> **Listed records**:
· · · ·

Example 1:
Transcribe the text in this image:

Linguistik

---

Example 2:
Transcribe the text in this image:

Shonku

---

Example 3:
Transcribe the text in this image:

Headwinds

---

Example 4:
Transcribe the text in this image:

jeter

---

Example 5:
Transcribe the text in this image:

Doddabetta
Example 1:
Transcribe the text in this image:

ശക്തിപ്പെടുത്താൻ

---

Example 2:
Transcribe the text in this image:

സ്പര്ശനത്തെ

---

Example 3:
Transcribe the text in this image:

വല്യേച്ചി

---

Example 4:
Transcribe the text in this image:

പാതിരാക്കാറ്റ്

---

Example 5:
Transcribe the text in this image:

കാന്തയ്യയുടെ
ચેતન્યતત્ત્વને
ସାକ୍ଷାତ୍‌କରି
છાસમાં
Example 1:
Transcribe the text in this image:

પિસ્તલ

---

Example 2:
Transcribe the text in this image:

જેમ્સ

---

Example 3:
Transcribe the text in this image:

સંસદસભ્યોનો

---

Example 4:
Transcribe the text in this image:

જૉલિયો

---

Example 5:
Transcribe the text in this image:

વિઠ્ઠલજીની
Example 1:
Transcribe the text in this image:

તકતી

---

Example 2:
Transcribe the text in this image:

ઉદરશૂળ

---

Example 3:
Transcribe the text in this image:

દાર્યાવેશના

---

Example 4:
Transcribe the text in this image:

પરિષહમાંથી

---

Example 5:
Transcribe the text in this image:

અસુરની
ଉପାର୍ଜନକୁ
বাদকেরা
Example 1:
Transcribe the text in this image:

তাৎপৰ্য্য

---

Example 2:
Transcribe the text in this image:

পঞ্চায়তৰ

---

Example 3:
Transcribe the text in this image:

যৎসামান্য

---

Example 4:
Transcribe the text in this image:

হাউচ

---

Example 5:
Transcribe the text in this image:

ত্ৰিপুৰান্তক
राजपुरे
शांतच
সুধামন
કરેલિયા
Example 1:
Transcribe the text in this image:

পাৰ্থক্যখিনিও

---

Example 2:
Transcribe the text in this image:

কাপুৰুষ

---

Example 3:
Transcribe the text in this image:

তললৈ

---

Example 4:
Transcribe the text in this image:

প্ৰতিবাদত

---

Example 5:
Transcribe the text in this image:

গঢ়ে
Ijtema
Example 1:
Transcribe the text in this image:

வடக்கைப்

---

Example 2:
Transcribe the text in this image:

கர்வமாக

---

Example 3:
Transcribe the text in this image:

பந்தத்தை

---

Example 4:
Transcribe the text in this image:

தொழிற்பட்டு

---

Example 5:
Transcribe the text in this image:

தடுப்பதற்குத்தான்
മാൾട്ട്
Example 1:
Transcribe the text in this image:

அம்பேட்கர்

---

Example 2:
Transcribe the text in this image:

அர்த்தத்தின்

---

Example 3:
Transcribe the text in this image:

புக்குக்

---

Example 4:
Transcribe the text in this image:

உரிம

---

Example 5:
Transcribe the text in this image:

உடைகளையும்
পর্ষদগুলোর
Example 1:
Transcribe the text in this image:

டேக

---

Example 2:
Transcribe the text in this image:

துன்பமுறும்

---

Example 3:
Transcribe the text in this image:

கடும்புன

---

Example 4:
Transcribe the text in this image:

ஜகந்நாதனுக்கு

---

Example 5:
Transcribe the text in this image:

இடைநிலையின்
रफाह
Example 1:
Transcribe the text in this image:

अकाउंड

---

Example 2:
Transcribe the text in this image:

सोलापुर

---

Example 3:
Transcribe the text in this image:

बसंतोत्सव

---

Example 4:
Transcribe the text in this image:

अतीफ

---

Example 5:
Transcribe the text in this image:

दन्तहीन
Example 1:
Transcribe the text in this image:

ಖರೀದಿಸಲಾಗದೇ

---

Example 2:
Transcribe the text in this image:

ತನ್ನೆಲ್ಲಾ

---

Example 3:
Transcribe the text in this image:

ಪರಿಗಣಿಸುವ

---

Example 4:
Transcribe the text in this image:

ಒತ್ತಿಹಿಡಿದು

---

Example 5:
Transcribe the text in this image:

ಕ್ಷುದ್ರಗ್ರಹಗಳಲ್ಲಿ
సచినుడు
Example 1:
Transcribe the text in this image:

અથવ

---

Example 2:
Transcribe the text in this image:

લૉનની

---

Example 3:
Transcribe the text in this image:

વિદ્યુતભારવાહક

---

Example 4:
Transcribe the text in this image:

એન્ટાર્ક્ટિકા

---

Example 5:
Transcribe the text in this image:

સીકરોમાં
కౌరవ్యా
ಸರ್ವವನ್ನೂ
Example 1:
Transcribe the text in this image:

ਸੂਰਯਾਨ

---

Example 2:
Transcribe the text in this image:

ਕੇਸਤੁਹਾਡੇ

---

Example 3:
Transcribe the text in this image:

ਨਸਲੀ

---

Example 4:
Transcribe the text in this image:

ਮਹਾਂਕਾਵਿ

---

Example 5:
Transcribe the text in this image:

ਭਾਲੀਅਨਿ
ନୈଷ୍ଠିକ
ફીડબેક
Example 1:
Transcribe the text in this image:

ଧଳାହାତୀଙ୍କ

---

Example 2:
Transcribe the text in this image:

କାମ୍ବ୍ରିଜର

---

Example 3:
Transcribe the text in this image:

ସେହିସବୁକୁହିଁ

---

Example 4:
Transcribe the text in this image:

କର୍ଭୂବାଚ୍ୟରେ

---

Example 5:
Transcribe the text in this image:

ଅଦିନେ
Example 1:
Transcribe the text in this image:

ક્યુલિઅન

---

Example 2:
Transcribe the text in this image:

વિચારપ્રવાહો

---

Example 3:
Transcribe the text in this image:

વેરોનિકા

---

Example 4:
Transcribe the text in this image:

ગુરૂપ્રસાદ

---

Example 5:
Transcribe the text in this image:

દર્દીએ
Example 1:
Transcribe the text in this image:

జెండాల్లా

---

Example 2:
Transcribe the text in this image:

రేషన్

· · · ·

Rename every "Example" in the entries above to "Item", and reproduce all of the entries with no other change.

> **Task solution**:
Item 1:
Transcribe the text in this image:

Linguistik

---

Item 2:
Transcribe the text in this image:

Shonku

---

Item 3:
Transcribe the text in this image:

Headwinds

---

Item 4:
Transcribe the text in this image:

jeter

---

Item 5:
Transcribe the text in this image:

Doddabetta
Item 1:
Transcribe the text in this image:

ശക്തിപ്പെടുത്താൻ

---

Item 2:
Transcribe the text in this image:

സ്പര്ശനത്തെ

---

Item 3:
Transcribe the text in this image:

വല്യേച്ചി

---

Item 4:
Transcribe the text in this image:

പാതിരാക്കാറ്റ്

---

Item 5:
Transcribe the text in this image:

കാന്തയ്യയുടെ
ચેતન્યતત્ત્વને
ସାକ୍ଷାତ୍‌କରି
છાસમાં
Item 1:
Transcribe the text in this image:

પિસ્તલ

---

Item 2:
Transcribe the text in this image:

જેમ્સ

---

Item 3:
Transcribe the text in this image:

સંસદસભ્યોનો

---

Item 4:
Transcribe the text in this image:

જૉલિયો

---

Item 5:
Transcribe the text in this image:

વિઠ્ઠલજીની
Item 1:
Transcribe the text in this image:

તકતી

---

Item 2:
Transcribe the text in this image:

ઉદરશૂળ

---

Item 3:
Transcribe the text in this image:

દાર્યાવેશના

---

Item 4:
Transcribe the text in this image:

પરિષહમાંથી

---

Item 5:
Transcribe the text in this image:

અસુરની
ଉପାର୍ଜନକୁ
বাদকেরা
Item 1:
Transcribe the text in this image:

তাৎপৰ্য্য

---

Item 2:
Transcribe the text in this image:

পঞ্চায়তৰ

---

Item 3:
Transcribe the text in this image:

যৎসামান্য

---

Item 4:
Transcribe the text in this image:

হাউচ

---

Item 5:
Transcribe the text in this image:

ত্ৰিপুৰান্তক
राजपुरे
शांतच
সুধামন
કરેલિયા
Item 1:
Transcribe the text in this image:

পাৰ্থক্যখিনিও

---

Item 2:
Transcribe the text in this image:

কাপুৰুষ

---

Item 3:
Transcribe the text in this image:

তললৈ

---

Item 4:
Transcribe the text in this image:

প্ৰতিবাদত

---

Item 5:
Transcribe the text in this image:

গঢ়ে
Ijtema
Item 1:
Transcribe the text in this image:

வடக்கைப்

---

Item 2:
Transcribe the text in this image:

கர்வமாக

---

Item 3:
Transcribe the text in this image:

பந்தத்தை

---

Item 4:
Transcribe the text in this image:

தொழிற்பட்டு

---

Item 5:
Transcribe the text in this image:

தடுப்பதற்குத்தான்
മാൾട്ട്
Item 1:
Transcribe the text in this image:

அம்பேட்கர்

---

Item 2:
Transcribe the text in this image:

அர்த்தத்தின்

---

Item 3:
Transcribe the text in this image:

புக்குக்

---

Item 4:
Transcribe the text in this image:

உரிம

---

Item 5:
Transcribe the text in this image:

உடைகளையும்
পর্ষদগুলোর
Item 1:
Transcribe the text in this image:

டேக

---

Item 2:
Transcribe the text in this image:

துன்பமுறும்

---

Item 3:
Transcribe the text in this image:

கடும்புன

---

Item 4:
Transcribe the text in this image:

ஜகந்நாதனுக்கு

---

Item 5:
Transcribe the text in this image:

இடைநிலையின்
रफाह
Item 1:
Transcribe the text in this image:

अकाउंड

---

Item 2:
Transcribe the text in this image:

सोलापुर

---

Item 3:
Transcribe the text in this image:

बसंतोत्सव

---

Item 4:
Transcribe the text in this image:

अतीफ

---

Item 5:
Transcribe the text in this image:

दन्तहीन
Item 1:
Transcribe the text in this image:

ಖರೀದಿಸಲಾಗದೇ

---

Item 2:
Transcribe the text in this image:

ತನ್ನೆಲ್ಲಾ

---

Item 3:
Transcribe the text in this image:

ಪರಿಗಣಿಸುವ

---

Item 4:
Transcribe the text in this image:

ಒತ್ತಿಹಿಡಿದು

---

Item 5:
Transcribe the text in this image:

ಕ್ಷುದ್ರಗ್ರಹಗಳಲ್ಲಿ
సచినుడు
Item 1:
Transcribe the text in this image:

અથવ

---

Item 2:
Transcribe the text in this image:

લૉનની

---

Item 3:
Transcribe the text in this image:

વિદ્યુતભારવાહક

---

Item 4:
Transcribe the text in this image:

એન્ટાર્ક્ટિકા

---

Item 5:
Transcribe the text in this image:

સીકરોમાં
కౌరవ్యా
ಸರ್ವವನ್ನೂ
Item 1:
Transcribe the text in this image:

ਸੂਰਯਾਨ

---

Item 2:
Transcribe the text in this image:

ਕੇਸਤੁਹਾਡੇ

---

Item 3:
Transcribe the text in this image:

ਨਸਲੀ

---

Item 4:
Transcribe the text in this image:

ਮਹਾਂਕਾਵਿ

---

Item 5:
Transcribe the text in this image:

ਭਾਲੀਅਨਿ
ନୈଷ୍ଠିକ
ફીડબેક
Item 1:
Transcribe the text in this image:

ଧଳାହାତୀଙ୍କ

---

Item 2:
Transcribe the text in this image:

କାମ୍ବ୍ରିଜର

---

Item 3:
Transcribe the text in this image:

ସେହିସବୁକୁହିଁ

---

Item 4:
Transcribe the text in this image:

କର୍ଭୂବାଚ୍ୟରେ

---

Item 5:
Transcribe the text in this image:

ଅଦିନେ
Item 1:
Transcribe the text in this image:

ક્યુલિઅન

---

Item 2:
Transcribe the text in this image:

વિચારપ્રવાહો

---

Item 3:
Transcribe the text in this image:

વેરોનિકા

---

Item 4:
Transcribe the text in this image:

ગુરૂપ્રસાદ

---

Item 5:
Transcribe the text in this image:

દર્દીએ
Item 1:
Transcribe the text in this image:

జెండాల్లా

---

Item 2:
Transcribe the text in this image:

రేషన్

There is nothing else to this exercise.